In a special arrangement of Young's double - slits d is twice the distance between the screen and the slits D, i.e. d = 2D. For the setup, the value of D such that the first minima on the screen fall at a distance D from the centre O is found to be `(lambda)/(N)`, where `lambda` is the wavelength of light used.
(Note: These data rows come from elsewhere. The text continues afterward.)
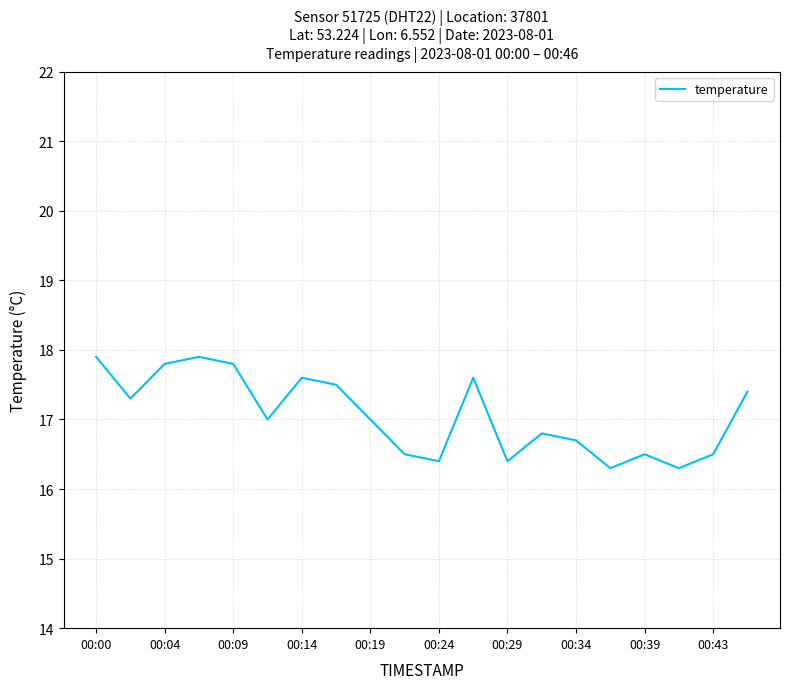

What is the maximum value shown in the chart?

17.9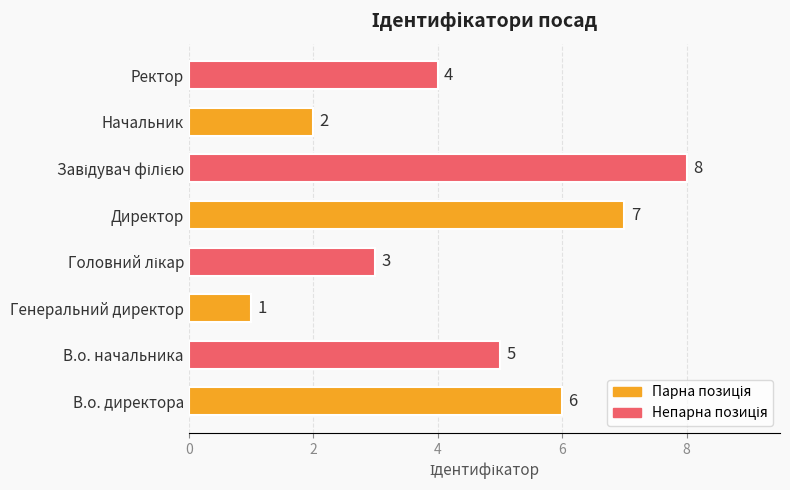

True or false: the data shows 7 at Директор.

True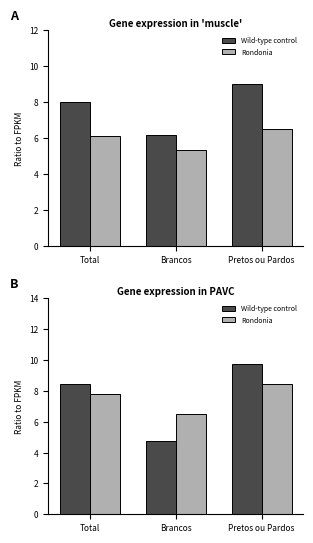

List the series in order of their overall mean, highest first.

Wild-type control, Rondonia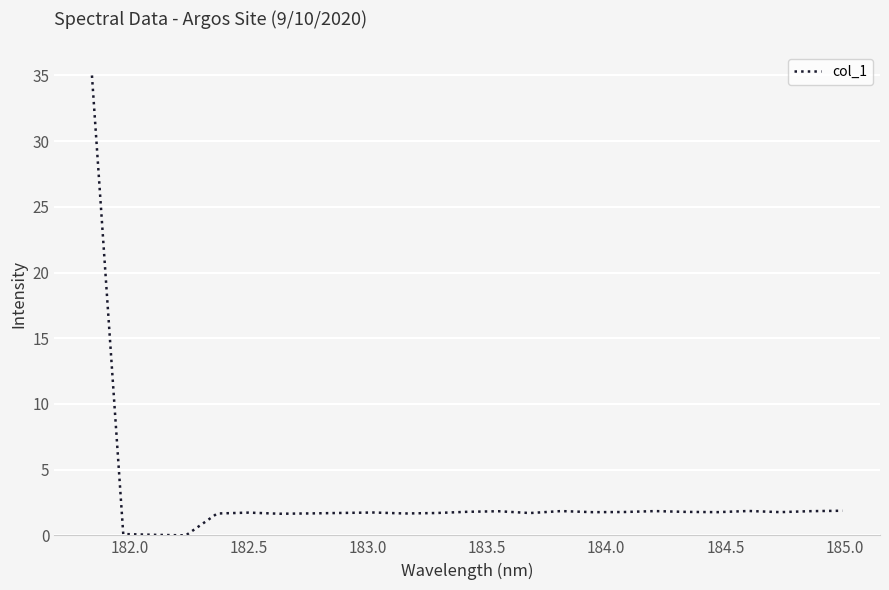

What is the maximum value shown in the chart?

35.0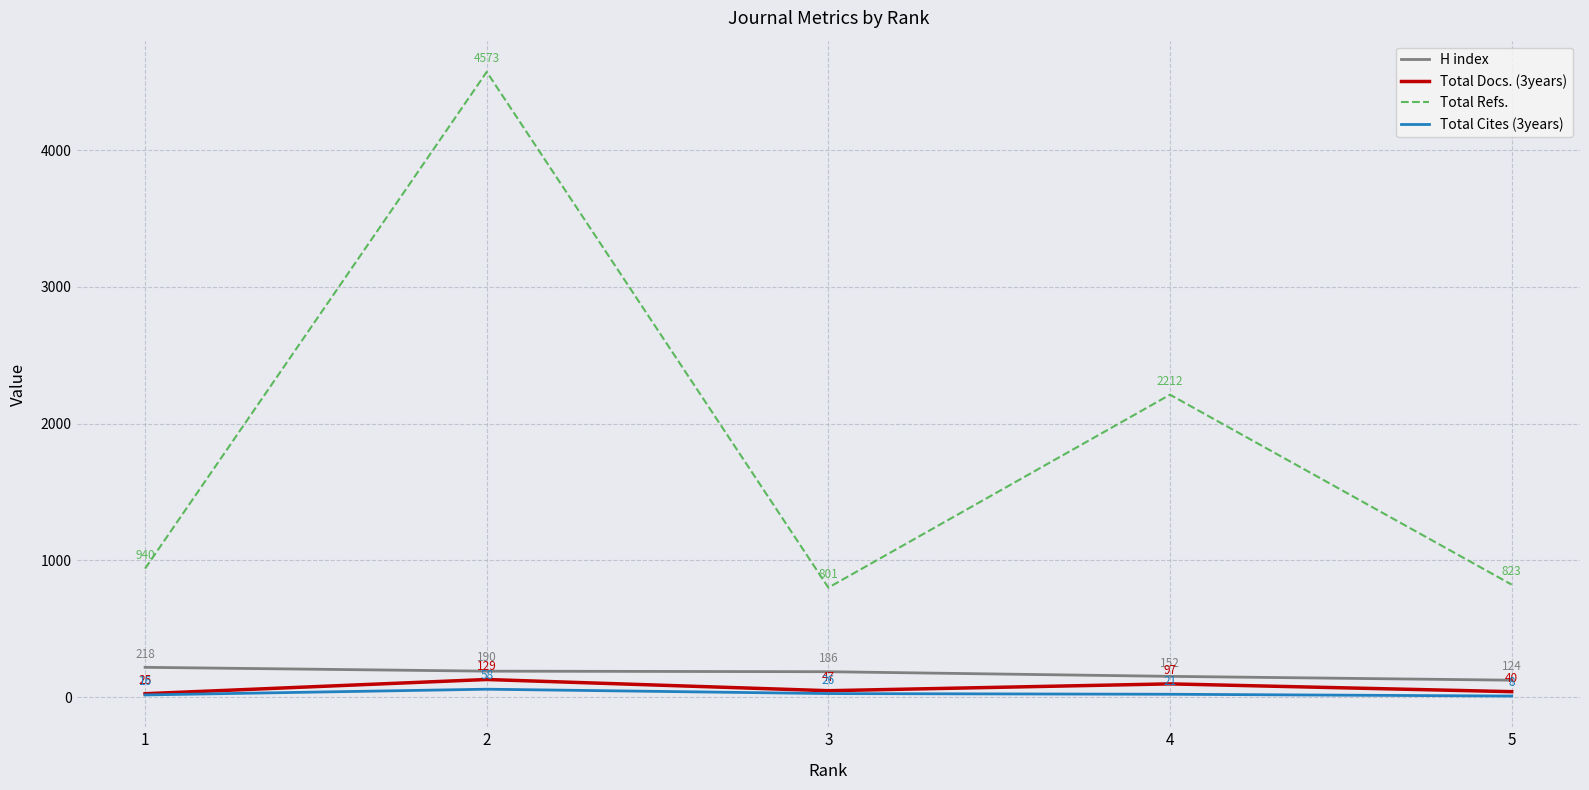

Does the chart display data point markers on the line(s)?

No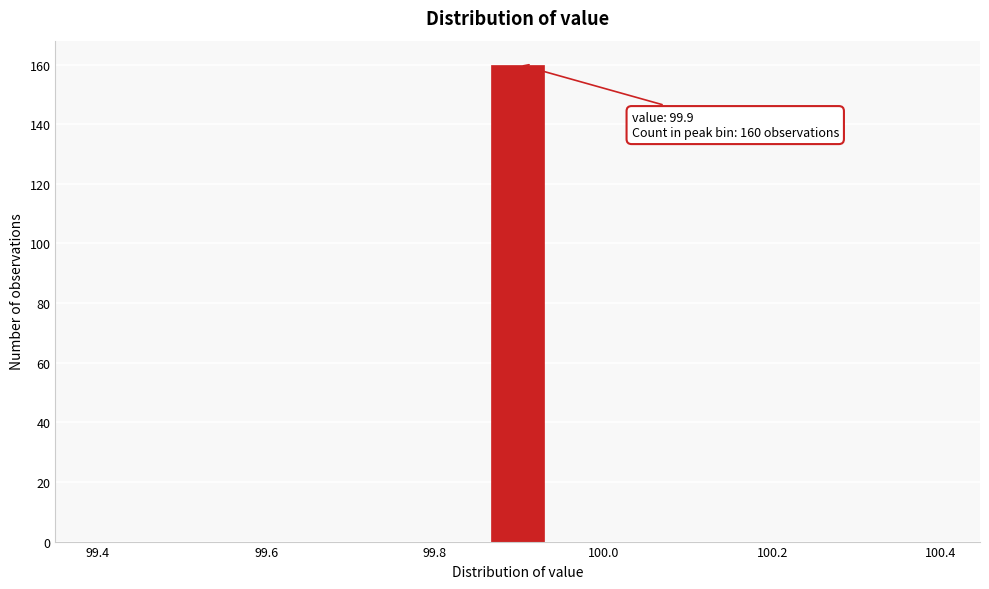

Around what value on the x-axis is the tallest bar? Give the approximate position of its centre, as read against the axis.

99.90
What is the value of N ? `["Take "sqrt5=2.24]`

From diagram as provided in question,
OP =x
CO =D
`S_(1) C = S_(2) C =D `
`T_(1) P = T_(1) O - OP =D -x `
`T_(2) P = T_(2) O + OP =D +x `
Now `S_(1)p = sqrt((S_(1)T_(1))^(2)+(T_(1)P)^(2))`
`=sqrt(D^(2)+(D-x)^(2))`
`S_(2) P = sqrt((S_(2)T_(2))^(2) + (T_(2)P)^(2))`
`= sqrt(D^(2) +(D+x)^(2))`
For fist minimum to occur, Path difference
`S_(2) P - S_(1) P = (lambda)/(2)`
`implies sqrt(D^(2) +(D+x)^(2))`
`- sqrt(D^(2)+(D-x))^(2)=(lambda)/(2)`
The first minimum falls at a distance D from the centre, i.e., x = D
`[D^(2) +4D^(2) ]^((1)/(2))-D=(lambda)/(2)`
`:. D (sqrt(5)-1)=(lambda)/(2)`
`implies D = (lambda)/(2(2.24-1))=(lambda)/(2.48)`
Hence, the required value of N = 2. 48